At the time this article was written
J. William Galbraith was an Information Officer with the federal government
In 1939 King George VI became
the first reigning monarch to visit Canada when he and Queen Elizabeth spent a
month touring the country from one coast to another. The tour succeeded in
every way, including the King's expressed desire to give his "Canadian
people a deeper conception of their unity as a nation". The constitutional
significance of the 1939 Royal Visit is sometimes lost among the mass of
emotional memories associated with the tour. This article looks at the
importance of the visit for Canada's development into a fully sovereign
Memories of the Royal Visit in the
spring of 1939 are cherished because of the unprecedented excitement and
activity created by the first visit to Canada by a reigning monarch. They are
cherished also because of the joyful relief the visit provided from the barrage
of foreboding news from Europe, of Hitler's bellicosity. In the 50 years that
have elapsed, the country has grown into a mature, sovereign nation. The 1939
Royal Visit acted as a catalyst in that growth.

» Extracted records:
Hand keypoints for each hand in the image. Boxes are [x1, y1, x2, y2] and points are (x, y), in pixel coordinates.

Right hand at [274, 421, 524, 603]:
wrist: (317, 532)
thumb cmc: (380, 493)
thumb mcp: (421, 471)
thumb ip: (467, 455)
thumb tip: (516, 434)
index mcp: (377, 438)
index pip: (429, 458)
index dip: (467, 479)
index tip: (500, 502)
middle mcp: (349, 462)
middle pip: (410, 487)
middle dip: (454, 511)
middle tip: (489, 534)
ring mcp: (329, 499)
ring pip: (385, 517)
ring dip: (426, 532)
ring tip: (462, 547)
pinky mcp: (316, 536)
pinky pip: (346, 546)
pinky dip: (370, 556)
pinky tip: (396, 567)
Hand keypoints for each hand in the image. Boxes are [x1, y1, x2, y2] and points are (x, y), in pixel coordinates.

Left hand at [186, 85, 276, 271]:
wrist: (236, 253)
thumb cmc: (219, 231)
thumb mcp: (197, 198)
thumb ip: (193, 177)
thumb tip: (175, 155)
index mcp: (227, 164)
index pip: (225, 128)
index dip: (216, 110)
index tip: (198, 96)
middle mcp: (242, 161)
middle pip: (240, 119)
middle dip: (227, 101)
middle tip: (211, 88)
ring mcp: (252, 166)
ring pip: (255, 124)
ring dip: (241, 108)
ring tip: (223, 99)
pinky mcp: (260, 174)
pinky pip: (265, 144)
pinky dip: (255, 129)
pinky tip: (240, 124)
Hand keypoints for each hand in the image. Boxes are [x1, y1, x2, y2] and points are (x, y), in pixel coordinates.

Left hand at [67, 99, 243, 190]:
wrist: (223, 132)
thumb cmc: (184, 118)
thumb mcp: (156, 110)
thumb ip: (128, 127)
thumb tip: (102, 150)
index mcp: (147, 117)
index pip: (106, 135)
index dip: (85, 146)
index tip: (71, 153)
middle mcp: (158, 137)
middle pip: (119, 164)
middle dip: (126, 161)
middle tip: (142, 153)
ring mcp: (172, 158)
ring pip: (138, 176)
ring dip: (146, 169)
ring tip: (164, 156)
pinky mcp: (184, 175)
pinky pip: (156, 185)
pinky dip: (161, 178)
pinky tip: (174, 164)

» What to work on:
a. In the article on the 1939 Royal Visit, shorten the paragraph that begins "Memories of the Royal Visit in the spring of 1939" into two or three sentences that keep its main facts.
b. Using the article on the 1939 Royal Visit, answer these questions:
(i) What was J. William Galbraith's job when the article was written?
(ii) How long did the King and Queen spend touring Canada?
(iii) What news did the visit offer relief from?
c. Carry on the article about the 1939 Royal Visit from its last sentence.

» Results for the exercise:
a. The spring 1939 Royal Visit is fondly remembered for the great excitement of the first visit to Canada by a reigning monarch. It also gave people welcome relief from grim news from Europe about Hitler's aggression. In the 50 years since, Canada has become a mature, sovereign nation, and the visit helped speed that growth.

b.
(i) He was an Information Officer with the federal government.
(ii) A month.
(iii) The stream of foreboding news from Europe about Hitler's bellicosity.

c.
The Governor-General at the time,
Lord Tweedsmuir, was a great admirer of Canada and an active promoter of
developing Canadian pride and patriotism. As John Buchan, the well-known
writer, he was the first non-peer to be appointed Governor-General of Canada.
(He was granted a peerage by King George V shortly after his Vice-regal
appointment in March, 1935). He knew the country well, having been a visitor in
the 1920s and travelling widely since becoming Governor-General. He believed a
Canadian's first loyalty should be to Canada and to Canada's King, not to the
Empire. This opinion confronted the imperialist perspective that pervaded much
of Canadian thinking at the time. The imperialists could not conceive of Canada
as anything but subordinate to the Empire.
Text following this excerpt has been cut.